Private third-level college in Dublin, Ireland

IBAT Dublin is a private for-profit higher education institution located in Dublin, Ireland. It was founded in 2004 as the Institute of Business and Technology. From 2009 to 2011 it was known as IBAT College Swords. As of 2019, the college offers a Bachelor of Arts (Honours) degree in business and an MBA validated by the University of Wales Trinity Saint David. It also offers English-language courses and its own short courses in various subjects related to business and technology.

==History==
The college was founded in 2004 by Shane Ormsby who was principal shareholder and served as director. Originally called the Institute of Business and Technology, its first campus was on Forster Way in the Swords area of north Dublin. In 2006, it received programme validation from the Higher Education and Training Awards Council (HETAC). By 2011, it was offering the Certificate in Business, Higher Certificate in Business, Bachelor of Business, and Bachelor of Business (Honours). In addition to those HETAC-validated programmes, it also offered an MBA validated by the University of Wales Trinity Saint David and various accountancy, business, and technology training programmes which at the time were approved by ATI, ACCA, ICS and ICM.

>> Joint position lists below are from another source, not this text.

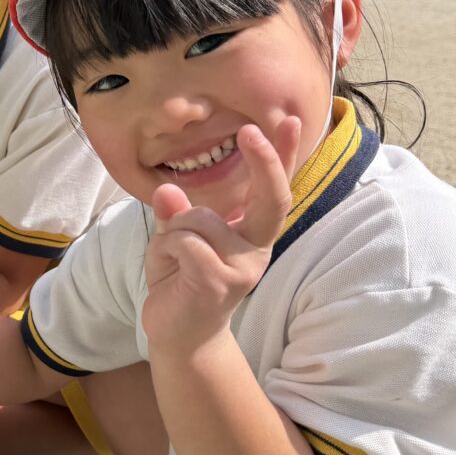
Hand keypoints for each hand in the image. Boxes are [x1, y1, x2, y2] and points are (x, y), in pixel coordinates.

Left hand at [141, 119, 298, 352]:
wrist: (179, 334)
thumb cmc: (181, 280)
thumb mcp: (177, 238)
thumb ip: (177, 213)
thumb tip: (168, 190)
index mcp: (251, 233)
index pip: (273, 189)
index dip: (282, 156)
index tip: (289, 120)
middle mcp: (256, 248)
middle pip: (273, 198)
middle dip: (264, 161)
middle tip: (249, 132)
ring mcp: (242, 268)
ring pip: (200, 218)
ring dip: (173, 229)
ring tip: (172, 256)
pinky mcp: (220, 283)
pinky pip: (184, 242)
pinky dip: (166, 248)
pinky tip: (169, 270)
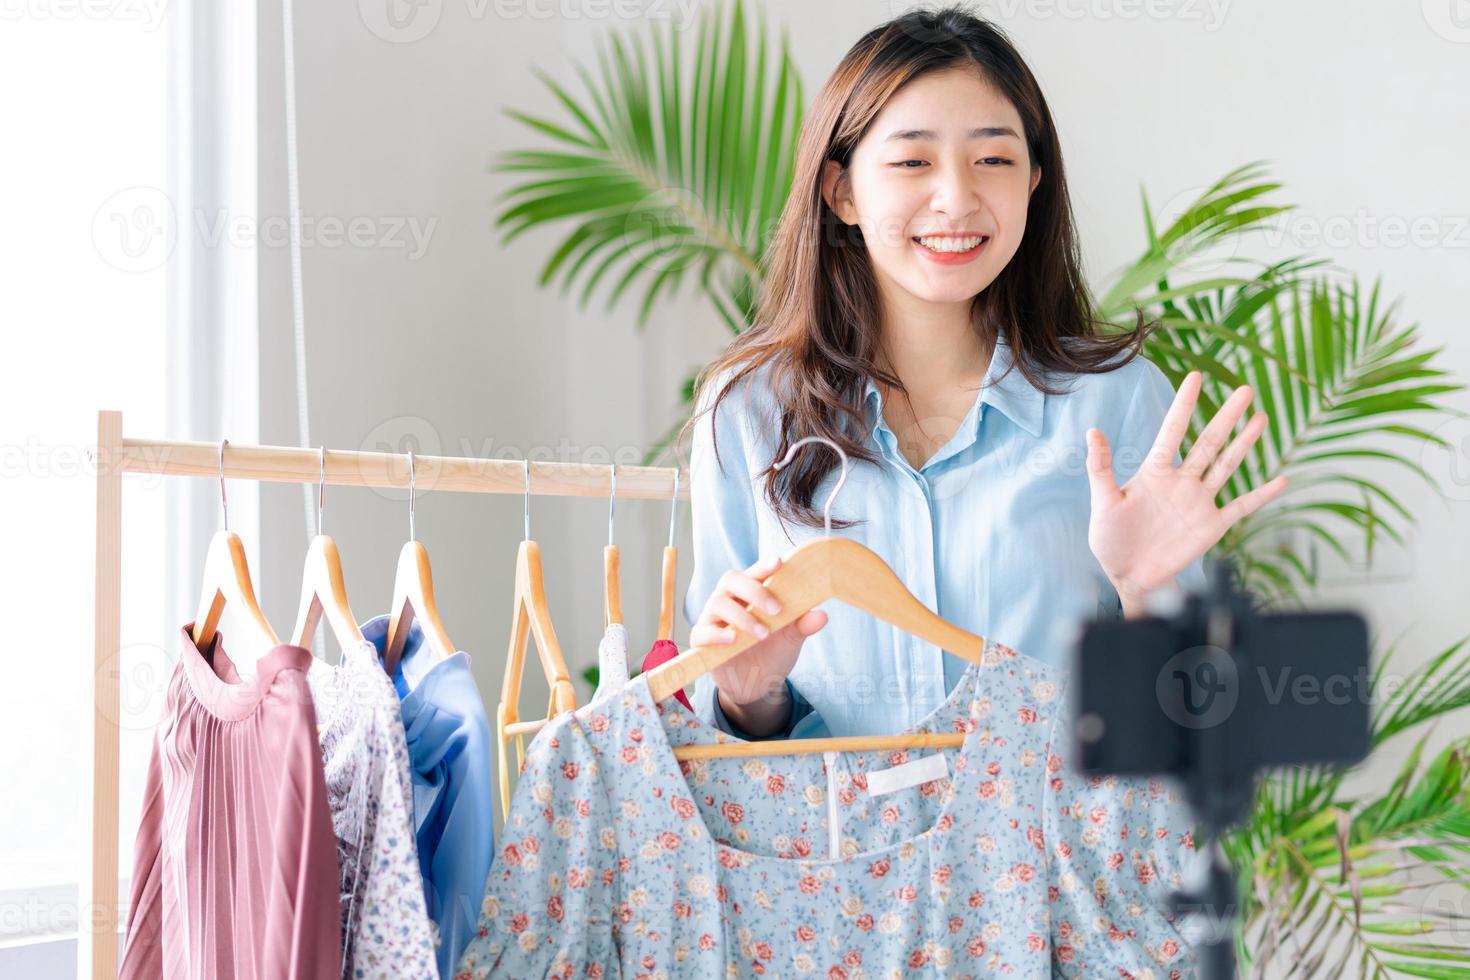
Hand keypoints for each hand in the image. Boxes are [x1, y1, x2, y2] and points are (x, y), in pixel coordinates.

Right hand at [690, 554, 827, 713]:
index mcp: (750, 592)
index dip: (764, 566)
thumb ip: (802, 626)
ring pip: (717, 603)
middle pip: (731, 580)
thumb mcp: (790, 639)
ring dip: (742, 617)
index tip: (779, 563)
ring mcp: (713, 618)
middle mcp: (729, 599)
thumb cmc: (771, 651)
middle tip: (776, 609)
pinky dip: (717, 634)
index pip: (755, 572)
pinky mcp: (702, 640)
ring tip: (763, 634)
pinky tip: (733, 639)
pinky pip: (703, 631)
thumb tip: (822, 615)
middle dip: (754, 590)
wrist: (755, 685)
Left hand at [1084, 370, 1287, 600]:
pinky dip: (1262, 494)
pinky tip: (1282, 480)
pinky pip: (1241, 506)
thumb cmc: (1110, 539)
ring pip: (1227, 465)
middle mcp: (1181, 481)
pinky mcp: (1212, 525)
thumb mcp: (1102, 502)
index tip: (1195, 376)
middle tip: (1246, 390)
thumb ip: (1100, 468)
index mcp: (1154, 472)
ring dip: (1245, 443)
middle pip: (1209, 442)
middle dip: (1227, 416)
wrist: (1128, 576)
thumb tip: (1092, 431)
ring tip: (1261, 418)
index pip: (1172, 431)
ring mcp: (1199, 502)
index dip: (1184, 405)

The college changed its name to IBAT College Swords in July 2009. It was changed again in July 2011 to its present name, IBAT Dublin, to reflect its move to a new purpose-built main campus in the centre of Dublin at Temple Bar. In 2016 the college was acquired by the Global University Systems group, one of Europe's largest private third-level education groups, with presences across more than 60 countries. A QQI review was taking place at the time of the acquisition and following re-engagement with QQI in 2018, the college received approval to run a Bachelor of Arts (Honours) in Business in 2019.

==Academic programmes==
As of 2019, IBAT Dublin offers a full- or part-time Bachelor of Arts (Honours) degree in business (validated by Quality and Qualifications Ireland) and a part-time MBA (validated by the University of Wales Trinity Saint David). In addition to the degree programmes, IBAT offers English-language courses and its own short courses in various subjects related to business and technology.